Source data:
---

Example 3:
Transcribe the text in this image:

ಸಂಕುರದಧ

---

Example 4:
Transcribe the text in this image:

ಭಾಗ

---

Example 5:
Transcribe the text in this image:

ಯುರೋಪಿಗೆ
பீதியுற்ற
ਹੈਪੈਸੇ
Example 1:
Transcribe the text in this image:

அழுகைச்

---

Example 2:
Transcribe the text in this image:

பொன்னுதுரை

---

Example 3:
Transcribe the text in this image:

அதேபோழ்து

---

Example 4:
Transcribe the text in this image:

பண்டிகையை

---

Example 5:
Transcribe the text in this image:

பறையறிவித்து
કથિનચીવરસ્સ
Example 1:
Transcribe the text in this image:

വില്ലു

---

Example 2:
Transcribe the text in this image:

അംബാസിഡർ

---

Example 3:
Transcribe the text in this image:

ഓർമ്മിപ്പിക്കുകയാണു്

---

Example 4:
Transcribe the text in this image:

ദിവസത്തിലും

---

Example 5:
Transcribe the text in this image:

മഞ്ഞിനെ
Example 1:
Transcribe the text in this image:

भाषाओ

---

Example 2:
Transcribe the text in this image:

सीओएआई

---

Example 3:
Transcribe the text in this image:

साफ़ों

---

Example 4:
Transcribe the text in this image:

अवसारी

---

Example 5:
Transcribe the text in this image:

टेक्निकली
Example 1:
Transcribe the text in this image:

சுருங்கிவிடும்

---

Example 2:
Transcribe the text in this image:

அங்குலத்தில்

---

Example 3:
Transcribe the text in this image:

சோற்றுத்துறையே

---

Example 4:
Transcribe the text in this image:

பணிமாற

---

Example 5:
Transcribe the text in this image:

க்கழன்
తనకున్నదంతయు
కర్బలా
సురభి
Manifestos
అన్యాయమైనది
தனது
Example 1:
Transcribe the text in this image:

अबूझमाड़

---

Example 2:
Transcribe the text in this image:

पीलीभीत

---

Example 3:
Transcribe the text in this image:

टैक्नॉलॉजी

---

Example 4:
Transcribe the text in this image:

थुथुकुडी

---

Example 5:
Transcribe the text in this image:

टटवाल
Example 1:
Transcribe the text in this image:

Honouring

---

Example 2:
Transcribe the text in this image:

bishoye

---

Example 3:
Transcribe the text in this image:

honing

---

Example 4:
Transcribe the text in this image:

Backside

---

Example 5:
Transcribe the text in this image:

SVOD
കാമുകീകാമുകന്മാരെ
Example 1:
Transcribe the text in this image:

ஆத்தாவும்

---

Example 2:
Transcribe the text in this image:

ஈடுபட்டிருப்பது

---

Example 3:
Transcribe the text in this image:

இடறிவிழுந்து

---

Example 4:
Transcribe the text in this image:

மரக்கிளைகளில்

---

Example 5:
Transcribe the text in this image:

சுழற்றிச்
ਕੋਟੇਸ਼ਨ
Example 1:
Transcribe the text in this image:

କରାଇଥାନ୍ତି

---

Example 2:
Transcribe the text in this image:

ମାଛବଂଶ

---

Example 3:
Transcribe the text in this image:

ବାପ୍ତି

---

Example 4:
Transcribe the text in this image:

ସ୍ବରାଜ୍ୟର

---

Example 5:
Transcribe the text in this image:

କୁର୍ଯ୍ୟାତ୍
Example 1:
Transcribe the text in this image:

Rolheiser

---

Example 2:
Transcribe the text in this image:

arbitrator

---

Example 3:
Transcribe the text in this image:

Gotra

Exercise: Would you return the full set of entries, unchanged in every detail?

Written answer:
---

Example 3:
Transcribe the text in this image:

ಸಂಕುರದಧ

---

Example 4:
Transcribe the text in this image:

ಭಾಗ

---

Example 5:
Transcribe the text in this image:

ಯುರೋಪಿಗೆ
பீதியுற்ற
ਹੈਪੈਸੇ
Example 1:
Transcribe the text in this image:

அழுகைச்

---

Example 2:
Transcribe the text in this image:

பொன்னுதுரை

---

Example 3:
Transcribe the text in this image:

அதேபோழ்து

---

Example 4:
Transcribe the text in this image:

பண்டிகையை

---

Example 5:
Transcribe the text in this image:

பறையறிவித்து
કથિનચીવરસ્સ
Example 1:
Transcribe the text in this image:

വില്ലു

---

Example 2:
Transcribe the text in this image:

അംബാസിഡർ

---

Example 3:
Transcribe the text in this image:

ഓർമ്മിപ്പിക്കുകയാണു്

---

Example 4:
Transcribe the text in this image:

ദിവസത്തിലും

---

Example 5:
Transcribe the text in this image:

മഞ്ഞിനെ
Example 1:
Transcribe the text in this image:

भाषाओ

---

Example 2:
Transcribe the text in this image:

सीओएआई

---

Example 3:
Transcribe the text in this image:

साफ़ों

---

Example 4:
Transcribe the text in this image:

अवसारी

---

Example 5:
Transcribe the text in this image:

टेक्निकली
Example 1:
Transcribe the text in this image:

சுருங்கிவிடும்

---

Example 2:
Transcribe the text in this image:

அங்குலத்தில்

---

Example 3:
Transcribe the text in this image:

சோற்றுத்துறையே

---

Example 4:
Transcribe the text in this image:

பணிமாற

---

Example 5:
Transcribe the text in this image:

க்கழன்
తనకున్నదంతయు
కర్బలా
సురభి
Manifestos
అన్యాయమైనది
தனது
Example 1:
Transcribe the text in this image:

अबूझमाड़

---

Example 2:
Transcribe the text in this image:

पीलीभीत

---

Example 3:
Transcribe the text in this image:

टैक्नॉलॉजी

---

Example 4:
Transcribe the text in this image:

थुथुकुडी

---

Example 5:
Transcribe the text in this image:

टटवाल
Example 1:
Transcribe the text in this image:

Honouring

---

Example 2:
Transcribe the text in this image:

bishoye

---

Example 3:
Transcribe the text in this image:

honing

---

Example 4:
Transcribe the text in this image:

Backside

---

Example 5:
Transcribe the text in this image:

SVOD
കാമുകീകാമുകന്മാരെ
Example 1:
Transcribe the text in this image:

ஆத்தாவும்

---

Example 2:
Transcribe the text in this image:

ஈடுபட்டிருப்பது

---

Example 3:
Transcribe the text in this image:

இடறிவிழுந்து

---

Example 4:
Transcribe the text in this image:

மரக்கிளைகளில்

---

Example 5:
Transcribe the text in this image:

சுழற்றிச்
ਕੋਟੇਸ਼ਨ
Example 1:
Transcribe the text in this image:

କରାଇଥାନ୍ତି

---

Example 2:
Transcribe the text in this image:

ମାଛବଂଶ

---

Example 3:
Transcribe the text in this image:

ବାପ୍ତି

---

Example 4:
Transcribe the text in this image:

ସ୍ବରାଜ୍ୟର

---

Example 5:
Transcribe the text in this image:

କୁର୍ଯ୍ୟାତ୍
Example 1:
Transcribe the text in this image:

Rolheiser

---

Example 2:
Transcribe the text in this image:

arbitrator

---

Example 3:
Transcribe the text in this image:

Gotra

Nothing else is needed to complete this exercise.